» **Exercise requirements**
Every entry needs to be written out again exactly.

» **Data for this exercise**
________________________________________
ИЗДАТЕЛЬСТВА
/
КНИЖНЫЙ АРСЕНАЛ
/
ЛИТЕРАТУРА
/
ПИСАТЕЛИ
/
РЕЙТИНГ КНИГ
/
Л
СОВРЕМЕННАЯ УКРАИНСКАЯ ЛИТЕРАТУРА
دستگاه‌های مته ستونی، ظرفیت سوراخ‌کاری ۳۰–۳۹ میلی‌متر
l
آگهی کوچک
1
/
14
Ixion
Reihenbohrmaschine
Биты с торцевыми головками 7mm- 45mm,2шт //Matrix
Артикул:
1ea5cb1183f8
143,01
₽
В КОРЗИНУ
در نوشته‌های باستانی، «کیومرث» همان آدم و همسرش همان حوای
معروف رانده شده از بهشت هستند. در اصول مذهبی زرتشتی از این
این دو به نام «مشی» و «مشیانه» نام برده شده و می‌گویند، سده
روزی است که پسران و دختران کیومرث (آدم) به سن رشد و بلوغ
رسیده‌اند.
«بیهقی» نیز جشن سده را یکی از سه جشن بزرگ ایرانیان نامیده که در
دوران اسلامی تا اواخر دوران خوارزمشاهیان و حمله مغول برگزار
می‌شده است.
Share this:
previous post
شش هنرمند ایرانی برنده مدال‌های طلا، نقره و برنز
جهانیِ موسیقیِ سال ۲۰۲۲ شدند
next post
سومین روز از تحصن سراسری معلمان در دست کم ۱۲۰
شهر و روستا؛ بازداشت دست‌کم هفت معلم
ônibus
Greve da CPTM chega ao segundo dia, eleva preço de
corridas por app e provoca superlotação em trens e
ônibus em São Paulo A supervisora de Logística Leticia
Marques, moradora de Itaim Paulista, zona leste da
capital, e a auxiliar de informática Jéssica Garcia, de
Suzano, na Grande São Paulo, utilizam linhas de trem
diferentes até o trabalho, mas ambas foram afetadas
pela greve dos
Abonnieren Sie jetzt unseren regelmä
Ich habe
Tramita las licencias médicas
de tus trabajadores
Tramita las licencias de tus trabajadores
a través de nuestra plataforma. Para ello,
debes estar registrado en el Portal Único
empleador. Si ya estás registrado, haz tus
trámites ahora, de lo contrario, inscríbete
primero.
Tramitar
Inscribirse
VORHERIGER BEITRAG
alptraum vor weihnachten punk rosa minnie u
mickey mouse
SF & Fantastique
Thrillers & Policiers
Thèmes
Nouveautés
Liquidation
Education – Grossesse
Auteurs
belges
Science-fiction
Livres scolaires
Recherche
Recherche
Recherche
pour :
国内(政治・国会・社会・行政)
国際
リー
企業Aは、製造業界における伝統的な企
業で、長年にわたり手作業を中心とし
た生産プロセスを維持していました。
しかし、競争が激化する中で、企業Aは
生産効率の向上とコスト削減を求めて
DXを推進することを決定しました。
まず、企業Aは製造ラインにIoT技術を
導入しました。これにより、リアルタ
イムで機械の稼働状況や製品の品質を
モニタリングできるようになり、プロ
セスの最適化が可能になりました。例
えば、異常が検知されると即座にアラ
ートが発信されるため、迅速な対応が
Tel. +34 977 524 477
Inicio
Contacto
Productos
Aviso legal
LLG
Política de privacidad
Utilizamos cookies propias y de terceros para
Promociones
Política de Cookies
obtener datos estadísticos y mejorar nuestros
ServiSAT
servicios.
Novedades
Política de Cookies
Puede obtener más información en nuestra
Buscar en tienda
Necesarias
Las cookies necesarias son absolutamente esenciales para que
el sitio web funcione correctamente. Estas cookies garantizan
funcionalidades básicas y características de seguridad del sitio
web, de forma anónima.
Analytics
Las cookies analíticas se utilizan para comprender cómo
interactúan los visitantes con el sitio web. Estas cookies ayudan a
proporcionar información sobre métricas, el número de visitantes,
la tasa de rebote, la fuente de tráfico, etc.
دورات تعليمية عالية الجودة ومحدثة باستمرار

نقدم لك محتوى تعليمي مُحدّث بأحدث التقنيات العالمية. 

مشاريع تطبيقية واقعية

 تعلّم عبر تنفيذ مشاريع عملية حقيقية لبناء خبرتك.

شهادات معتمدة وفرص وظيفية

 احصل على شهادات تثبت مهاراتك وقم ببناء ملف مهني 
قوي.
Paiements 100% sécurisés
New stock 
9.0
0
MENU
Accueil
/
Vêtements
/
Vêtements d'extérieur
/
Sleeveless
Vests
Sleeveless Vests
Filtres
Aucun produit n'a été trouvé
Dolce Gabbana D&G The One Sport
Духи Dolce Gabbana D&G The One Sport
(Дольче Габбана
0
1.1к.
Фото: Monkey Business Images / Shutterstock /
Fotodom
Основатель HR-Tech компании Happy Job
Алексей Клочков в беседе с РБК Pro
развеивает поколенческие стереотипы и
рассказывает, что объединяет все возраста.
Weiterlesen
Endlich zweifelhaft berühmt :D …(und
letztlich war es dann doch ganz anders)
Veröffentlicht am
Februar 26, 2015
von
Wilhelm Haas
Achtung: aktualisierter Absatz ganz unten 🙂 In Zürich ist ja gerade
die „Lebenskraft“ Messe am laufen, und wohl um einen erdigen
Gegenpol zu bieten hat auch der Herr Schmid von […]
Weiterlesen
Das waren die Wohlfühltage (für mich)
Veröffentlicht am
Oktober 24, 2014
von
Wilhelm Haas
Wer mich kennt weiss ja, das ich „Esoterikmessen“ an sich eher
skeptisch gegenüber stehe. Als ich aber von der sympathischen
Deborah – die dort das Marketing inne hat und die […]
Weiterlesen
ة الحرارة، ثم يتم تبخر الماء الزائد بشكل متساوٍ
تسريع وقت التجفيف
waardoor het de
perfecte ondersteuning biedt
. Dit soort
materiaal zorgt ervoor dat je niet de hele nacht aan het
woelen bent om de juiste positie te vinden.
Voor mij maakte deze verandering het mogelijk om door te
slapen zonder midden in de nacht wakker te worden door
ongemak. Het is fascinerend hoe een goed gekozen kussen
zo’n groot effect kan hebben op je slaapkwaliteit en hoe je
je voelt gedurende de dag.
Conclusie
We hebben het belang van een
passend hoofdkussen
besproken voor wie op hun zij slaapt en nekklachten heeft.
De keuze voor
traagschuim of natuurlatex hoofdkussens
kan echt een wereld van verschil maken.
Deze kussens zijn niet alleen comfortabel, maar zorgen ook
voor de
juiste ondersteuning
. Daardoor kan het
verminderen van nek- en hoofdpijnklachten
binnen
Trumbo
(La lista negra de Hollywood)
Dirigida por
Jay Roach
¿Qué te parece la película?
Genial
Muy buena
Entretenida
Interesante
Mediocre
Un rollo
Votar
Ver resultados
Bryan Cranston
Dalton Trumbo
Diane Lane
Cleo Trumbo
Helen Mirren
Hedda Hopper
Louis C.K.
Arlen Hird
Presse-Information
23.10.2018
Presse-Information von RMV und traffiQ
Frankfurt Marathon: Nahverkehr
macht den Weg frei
________________________________________
» **Result for this task**
ИЗДАТЕЛЬСТВА
/
КНИЖНЫЙ АРСЕНАЛ
/
ЛИТЕРАТУРА
/
ПИСАТЕЛИ
/
РЕЙТИНГ КНИГ
/
Л
СОВРЕМЕННАЯ УКРАИНСКАЯ ЛИТЕРАТУРА
دستگاه‌های مته ستونی، ظرفیت سوراخ‌کاری ۳۰–۳۹ میلی‌متر
l
آگهی کوچک
1
/
14
Ixion
Reihenbohrmaschine
Биты с торцевыми головками 7mm- 45mm,2шт //Matrix
Артикул:
1ea5cb1183f8
143,01
₽
В КОРЗИНУ
در نوشته‌های باستانی، «کیومرث» همان آدم و همسرش همان حوای
معروف رانده شده از بهشت هستند. در اصول مذهبی زرتشتی از این
این دو به نام «مشی» و «مشیانه» نام برده شده و می‌گویند، سده
روزی است که پسران و دختران کیومرث (آدم) به سن رشد و بلوغ
رسیده‌اند.
«بیهقی» نیز جشن سده را یکی از سه جشن بزرگ ایرانیان نامیده که در
دوران اسلامی تا اواخر دوران خوارزمشاهیان و حمله مغول برگزار
می‌شده است.
Share this:
previous post
شش هنرمند ایرانی برنده مدال‌های طلا، نقره و برنز
جهانیِ موسیقیِ سال ۲۰۲۲ شدند
next post
سومین روز از تحصن سراسری معلمان در دست کم ۱۲۰
شهر و روستا؛ بازداشت دست‌کم هفت معلم
ônibus
Greve da CPTM chega ao segundo dia, eleva preço de
corridas por app e provoca superlotação em trens e
ônibus em São Paulo A supervisora de Logística Leticia
Marques, moradora de Itaim Paulista, zona leste da
capital, e a auxiliar de informática Jéssica Garcia, de
Suzano, na Grande São Paulo, utilizam linhas de trem
diferentes até o trabalho, mas ambas foram afetadas
pela greve dos
Abonnieren Sie jetzt unseren regelmä
Ich habe
Tramita las licencias médicas
de tus trabajadores
Tramita las licencias de tus trabajadores
a través de nuestra plataforma. Para ello,
debes estar registrado en el Portal Único
empleador. Si ya estás registrado, haz tus
trámites ahora, de lo contrario, inscríbete
primero.
Tramitar
Inscribirse
VORHERIGER BEITRAG
alptraum vor weihnachten punk rosa minnie u
mickey mouse
SF & Fantastique
Thrillers & Policiers
Thèmes
Nouveautés
Liquidation
Education – Grossesse
Auteurs
belges
Science-fiction
Livres scolaires
Recherche
Recherche
Recherche
pour :
国内(政治・国会・社会・行政)
国際
リー
企業Aは、製造業界における伝統的な企
業で、長年にわたり手作業を中心とし
た生産プロセスを維持していました。
しかし、競争が激化する中で、企業Aは
生産効率の向上とコスト削減を求めて
DXを推進することを決定しました。
まず、企業Aは製造ラインにIoT技術を
導入しました。これにより、リアルタ
イムで機械の稼働状況や製品の品質を
モニタリングできるようになり、プロ
セスの最適化が可能になりました。例
えば、異常が検知されると即座にアラ
ートが発信されるため、迅速な対応が
Tel. +34 977 524 477
Inicio
Contacto
Productos
Aviso legal
LLG
Política de privacidad
Utilizamos cookies propias y de terceros para
Promociones
Política de Cookies
obtener datos estadísticos y mejorar nuestros
ServiSAT
servicios.
Novedades
Política de Cookies
Puede obtener más información en nuestra
Buscar en tienda
Necesarias
Las cookies necesarias son absolutamente esenciales para que
el sitio web funcione correctamente. Estas cookies garantizan
funcionalidades básicas y características de seguridad del sitio
web, de forma anónima.
Analytics
Las cookies analíticas se utilizan para comprender cómo
interactúan los visitantes con el sitio web. Estas cookies ayudan a
proporcionar información sobre métricas, el número de visitantes,
la tasa de rebote, la fuente de tráfico, etc.
دورات تعليمية عالية الجودة ومحدثة باستمرار

نقدم لك محتوى تعليمي مُحدّث بأحدث التقنيات العالمية. 

مشاريع تطبيقية واقعية

 تعلّم عبر تنفيذ مشاريع عملية حقيقية لبناء خبرتك.

شهادات معتمدة وفرص وظيفية

 احصل على شهادات تثبت مهاراتك وقم ببناء ملف مهني 
قوي.
Paiements 100% sécurisés
New stock 
9.0
0
MENU
Accueil
/
Vêtements
/
Vêtements d'extérieur
/
Sleeveless
Vests
Sleeveless Vests
Filtres
Aucun produit n'a été trouvé
Dolce Gabbana D&G The One Sport
Духи Dolce Gabbana D&G The One Sport
(Дольче Габбана
0
1.1к.
Фото: Monkey Business Images / Shutterstock /
Fotodom
Основатель HR-Tech компании Happy Job
Алексей Клочков в беседе с РБК Pro
развеивает поколенческие стереотипы и
рассказывает, что объединяет все возраста.
Weiterlesen
Endlich zweifelhaft berühmt :D …(und
letztlich war es dann doch ganz anders)
Veröffentlicht am
Februar 26, 2015
von
Wilhelm Haas
Achtung: aktualisierter Absatz ganz unten 🙂 In Zürich ist ja gerade
die „Lebenskraft“ Messe am laufen, und wohl um einen erdigen
Gegenpol zu bieten hat auch der Herr Schmid von […]
Weiterlesen
Das waren die Wohlfühltage (für mich)
Veröffentlicht am
Oktober 24, 2014
von
Wilhelm Haas
Wer mich kennt weiss ja, das ich „Esoterikmessen“ an sich eher
skeptisch gegenüber stehe. Als ich aber von der sympathischen
Deborah – die dort das Marketing inne hat und die […]
Weiterlesen
ة الحرارة، ثم يتم تبخر الماء الزائد بشكل متساوٍ
تسريع وقت التجفيف
waardoor het de
perfecte ondersteuning biedt
. Dit soort
materiaal zorgt ervoor dat je niet de hele nacht aan het
woelen bent om de juiste positie te vinden.
Voor mij maakte deze verandering het mogelijk om door te
slapen zonder midden in de nacht wakker te worden door
ongemak. Het is fascinerend hoe een goed gekozen kussen
zo’n groot effect kan hebben op je slaapkwaliteit en hoe je
je voelt gedurende de dag.
Conclusie
We hebben het belang van een
passend hoofdkussen
besproken voor wie op hun zij slaapt en nekklachten heeft.
De keuze voor
traagschuim of natuurlatex hoofdkussens
kan echt een wereld van verschil maken.
Deze kussens zijn niet alleen comfortabel, maar zorgen ook
voor de
juiste ondersteuning
. Daardoor kan het
verminderen van nek- en hoofdpijnklachten
binnen
Trumbo
(La lista negra de Hollywood)
Dirigida por
Jay Roach
¿Qué te parece la película?
Genial
Muy buena
Entretenida
Interesante
Mediocre
Un rollo
Votar
Ver resultados
Bryan Cranston
Dalton Trumbo
Diane Lane
Cleo Trumbo
Helen Mirren
Hedda Hopper
Louis C.K.
Arlen Hird
Presse-Information
23.10.2018
Presse-Information von RMV und traffiQ
Frankfurt Marathon: Nahverkehr
macht den Weg frei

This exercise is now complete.